There are two steps in a PER experiment. The first step trains the individual to associate a conditioned stimulus (CS), such as an odor with an unconditioned stimulus (US) such as sugar. For example, the bee is presented with an odor (CS) and an application of the sugar (US) solution to its antennae, upon which she reflexively extends her proboscis. In some variations, the bee is immediately fed with sugar at this point; this constitutes an operant reinforcement which would tend to establish the odor as a discriminative stimulus. After some number of pairings of the CS and US, the second step in the PER paradigm tests whether the association has been learned.
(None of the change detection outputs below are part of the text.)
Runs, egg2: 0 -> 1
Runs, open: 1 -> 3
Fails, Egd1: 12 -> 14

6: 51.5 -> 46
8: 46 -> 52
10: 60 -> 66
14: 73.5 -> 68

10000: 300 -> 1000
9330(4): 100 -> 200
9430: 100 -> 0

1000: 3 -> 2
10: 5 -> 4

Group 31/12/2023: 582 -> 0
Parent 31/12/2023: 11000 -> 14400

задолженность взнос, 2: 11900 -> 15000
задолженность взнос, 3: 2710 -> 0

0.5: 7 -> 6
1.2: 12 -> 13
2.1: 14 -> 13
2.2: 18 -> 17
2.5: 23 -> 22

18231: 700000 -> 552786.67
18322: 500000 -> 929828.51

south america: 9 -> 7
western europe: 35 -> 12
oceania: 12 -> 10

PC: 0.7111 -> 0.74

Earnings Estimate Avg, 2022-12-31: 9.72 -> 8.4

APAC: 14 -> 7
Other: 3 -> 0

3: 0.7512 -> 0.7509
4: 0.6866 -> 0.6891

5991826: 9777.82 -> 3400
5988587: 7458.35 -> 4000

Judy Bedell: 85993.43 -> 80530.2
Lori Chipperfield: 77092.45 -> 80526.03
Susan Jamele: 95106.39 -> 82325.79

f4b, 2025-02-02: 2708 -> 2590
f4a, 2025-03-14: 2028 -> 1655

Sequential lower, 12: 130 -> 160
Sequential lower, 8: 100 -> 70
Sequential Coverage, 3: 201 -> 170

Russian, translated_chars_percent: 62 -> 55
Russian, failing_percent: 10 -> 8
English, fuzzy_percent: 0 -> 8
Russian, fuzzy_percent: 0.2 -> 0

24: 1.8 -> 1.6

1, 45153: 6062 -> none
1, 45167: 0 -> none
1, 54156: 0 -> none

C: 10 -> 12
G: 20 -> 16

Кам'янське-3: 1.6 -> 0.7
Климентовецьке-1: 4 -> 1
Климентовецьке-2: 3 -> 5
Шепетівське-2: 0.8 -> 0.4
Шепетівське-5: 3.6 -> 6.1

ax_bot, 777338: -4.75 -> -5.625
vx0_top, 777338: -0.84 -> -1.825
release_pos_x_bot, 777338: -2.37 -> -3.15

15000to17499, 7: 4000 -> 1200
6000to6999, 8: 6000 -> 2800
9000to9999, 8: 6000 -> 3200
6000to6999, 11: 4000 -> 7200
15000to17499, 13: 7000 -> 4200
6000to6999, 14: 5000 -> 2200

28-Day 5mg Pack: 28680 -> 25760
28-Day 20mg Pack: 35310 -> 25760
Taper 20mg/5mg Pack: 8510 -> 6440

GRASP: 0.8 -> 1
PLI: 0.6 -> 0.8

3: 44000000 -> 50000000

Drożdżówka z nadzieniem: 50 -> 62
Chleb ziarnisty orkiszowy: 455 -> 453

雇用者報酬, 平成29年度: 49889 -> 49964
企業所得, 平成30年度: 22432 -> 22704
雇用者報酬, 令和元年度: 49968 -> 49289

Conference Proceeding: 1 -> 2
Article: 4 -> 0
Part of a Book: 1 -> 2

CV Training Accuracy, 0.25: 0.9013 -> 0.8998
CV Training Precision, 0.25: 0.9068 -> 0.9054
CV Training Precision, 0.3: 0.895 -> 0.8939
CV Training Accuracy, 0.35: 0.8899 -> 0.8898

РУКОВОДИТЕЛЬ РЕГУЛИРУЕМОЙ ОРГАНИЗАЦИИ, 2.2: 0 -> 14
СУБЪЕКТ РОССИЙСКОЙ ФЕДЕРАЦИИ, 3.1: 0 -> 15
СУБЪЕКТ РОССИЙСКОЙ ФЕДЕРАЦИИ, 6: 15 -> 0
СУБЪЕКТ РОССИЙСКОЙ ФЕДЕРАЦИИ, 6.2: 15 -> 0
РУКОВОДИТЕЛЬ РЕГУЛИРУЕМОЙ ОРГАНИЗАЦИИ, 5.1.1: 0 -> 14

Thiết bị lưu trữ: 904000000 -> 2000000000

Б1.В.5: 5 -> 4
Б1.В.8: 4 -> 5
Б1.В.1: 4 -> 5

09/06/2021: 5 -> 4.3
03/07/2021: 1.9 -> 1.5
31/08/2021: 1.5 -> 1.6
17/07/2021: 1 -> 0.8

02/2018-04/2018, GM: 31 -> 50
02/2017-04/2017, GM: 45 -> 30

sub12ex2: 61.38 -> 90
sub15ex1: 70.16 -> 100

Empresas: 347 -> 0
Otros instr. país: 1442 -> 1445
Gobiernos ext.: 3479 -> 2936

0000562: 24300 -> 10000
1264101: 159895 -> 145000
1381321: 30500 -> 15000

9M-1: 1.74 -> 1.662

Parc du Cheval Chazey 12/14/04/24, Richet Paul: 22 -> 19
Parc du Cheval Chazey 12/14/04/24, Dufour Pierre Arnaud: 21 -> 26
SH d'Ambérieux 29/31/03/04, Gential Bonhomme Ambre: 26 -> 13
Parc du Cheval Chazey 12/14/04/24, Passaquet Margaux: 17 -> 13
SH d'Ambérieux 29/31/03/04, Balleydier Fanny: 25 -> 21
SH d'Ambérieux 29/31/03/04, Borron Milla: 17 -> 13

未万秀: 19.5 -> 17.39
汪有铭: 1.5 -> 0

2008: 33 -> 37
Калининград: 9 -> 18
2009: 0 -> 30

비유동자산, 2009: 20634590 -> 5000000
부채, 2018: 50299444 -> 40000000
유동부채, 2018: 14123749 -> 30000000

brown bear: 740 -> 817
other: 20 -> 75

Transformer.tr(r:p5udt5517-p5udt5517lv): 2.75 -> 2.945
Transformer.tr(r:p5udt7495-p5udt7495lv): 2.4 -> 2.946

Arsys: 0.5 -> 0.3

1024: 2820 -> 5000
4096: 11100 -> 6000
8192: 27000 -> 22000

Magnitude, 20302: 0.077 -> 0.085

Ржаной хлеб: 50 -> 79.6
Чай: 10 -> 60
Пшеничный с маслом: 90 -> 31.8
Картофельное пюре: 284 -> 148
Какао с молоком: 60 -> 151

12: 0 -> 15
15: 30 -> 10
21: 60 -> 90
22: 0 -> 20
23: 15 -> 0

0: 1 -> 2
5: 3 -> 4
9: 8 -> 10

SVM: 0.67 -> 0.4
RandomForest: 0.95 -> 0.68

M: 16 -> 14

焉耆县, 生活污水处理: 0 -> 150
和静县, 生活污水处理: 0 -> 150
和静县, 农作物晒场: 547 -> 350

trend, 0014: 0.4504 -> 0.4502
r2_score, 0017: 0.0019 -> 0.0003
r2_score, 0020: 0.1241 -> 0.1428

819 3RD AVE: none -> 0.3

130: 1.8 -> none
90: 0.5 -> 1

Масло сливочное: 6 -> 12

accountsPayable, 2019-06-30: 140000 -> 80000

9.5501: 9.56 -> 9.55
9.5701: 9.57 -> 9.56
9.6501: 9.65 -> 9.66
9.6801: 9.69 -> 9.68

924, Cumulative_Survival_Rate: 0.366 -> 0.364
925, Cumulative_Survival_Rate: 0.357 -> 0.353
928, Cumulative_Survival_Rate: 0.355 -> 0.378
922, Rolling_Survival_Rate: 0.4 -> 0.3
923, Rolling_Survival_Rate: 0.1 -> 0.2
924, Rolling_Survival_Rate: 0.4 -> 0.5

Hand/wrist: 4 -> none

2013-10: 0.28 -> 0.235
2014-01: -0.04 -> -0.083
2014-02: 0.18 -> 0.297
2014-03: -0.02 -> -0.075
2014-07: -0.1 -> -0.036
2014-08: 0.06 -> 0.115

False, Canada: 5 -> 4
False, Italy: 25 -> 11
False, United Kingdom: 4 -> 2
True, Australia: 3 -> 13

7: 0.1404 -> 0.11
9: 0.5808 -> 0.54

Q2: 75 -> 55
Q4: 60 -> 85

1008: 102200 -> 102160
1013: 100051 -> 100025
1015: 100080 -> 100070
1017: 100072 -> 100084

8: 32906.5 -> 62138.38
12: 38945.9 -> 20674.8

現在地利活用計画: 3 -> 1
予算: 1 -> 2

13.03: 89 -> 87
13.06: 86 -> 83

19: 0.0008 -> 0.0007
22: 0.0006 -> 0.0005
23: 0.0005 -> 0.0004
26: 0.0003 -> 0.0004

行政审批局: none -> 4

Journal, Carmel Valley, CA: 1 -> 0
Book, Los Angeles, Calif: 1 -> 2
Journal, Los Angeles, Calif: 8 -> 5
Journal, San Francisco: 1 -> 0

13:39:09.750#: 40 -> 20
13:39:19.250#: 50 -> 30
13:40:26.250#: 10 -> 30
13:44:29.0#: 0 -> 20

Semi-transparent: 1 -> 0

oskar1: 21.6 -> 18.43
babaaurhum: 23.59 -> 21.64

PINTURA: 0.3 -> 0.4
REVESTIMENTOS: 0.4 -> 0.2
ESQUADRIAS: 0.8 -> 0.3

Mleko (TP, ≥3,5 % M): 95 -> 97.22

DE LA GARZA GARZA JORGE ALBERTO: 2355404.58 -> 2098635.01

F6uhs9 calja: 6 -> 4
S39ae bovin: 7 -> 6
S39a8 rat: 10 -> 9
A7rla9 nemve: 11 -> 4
The odor (CS) is presented to the bee in the absence of the sugar solution (US), and the association is confirmed if the bee extends her proboscis to this CS alone.

== In honeybees ==
The PER paradigm has been successfully used to investigate olfactory learning in honeybees. It was first introduced by Kimihisa Takeda in 1961. Experiments by Bitterman used first-order classical conditioning to associate an odor with a sugar reward. Individual bees were placed in a tube with their head sticking out. Then a stream of odorant blown towards the bee's head was immediately followed by touching the antenna with a sugar droplet. After only three such trials, the odor alone caused the bee to extend its proboscis approximately 90% of the time. Bees also showed second-order conditioning, learning to associate a second odor with the original odor. The PER paradigm has also been used in honeybees to study motion learning, thermal learning, color learning, habituation, and reversal learning. Abramson et al 2004 use this technique to investigate their sensation of and response to tebufenozide and diflubenzuron.

== In bumblebees ==
Although the majority of PER studies are performed on honeybees, there is at least one successful study of using PER on bumblebees. After they were exposed to a conditioning procedure like that used with honeybees (see above) they gave a conditioned PER response to odor alone 85% of the time after 10 trials.

== Learning laterality ==
Recently, interesting findings in PER studies show laterality in olfactory learning in the two antennae i.e., one antenna is better at associative learning than the other antenna. In honeybees, individuals had either their right or their left antenna covered with a silicone sleeve, leaving the other antenna exposed. The bees that had their right antenna exposed were better at associating an odor with a food reward than bees that had their left antenna exposed. The same study also found that the right antenna has more olfactory receptors than the left antenna, a possible cause for this lateralized PER learning. However, other causes such as internal differences in the actual olfactory pathway or the central nervous system must not be ruled out just yet.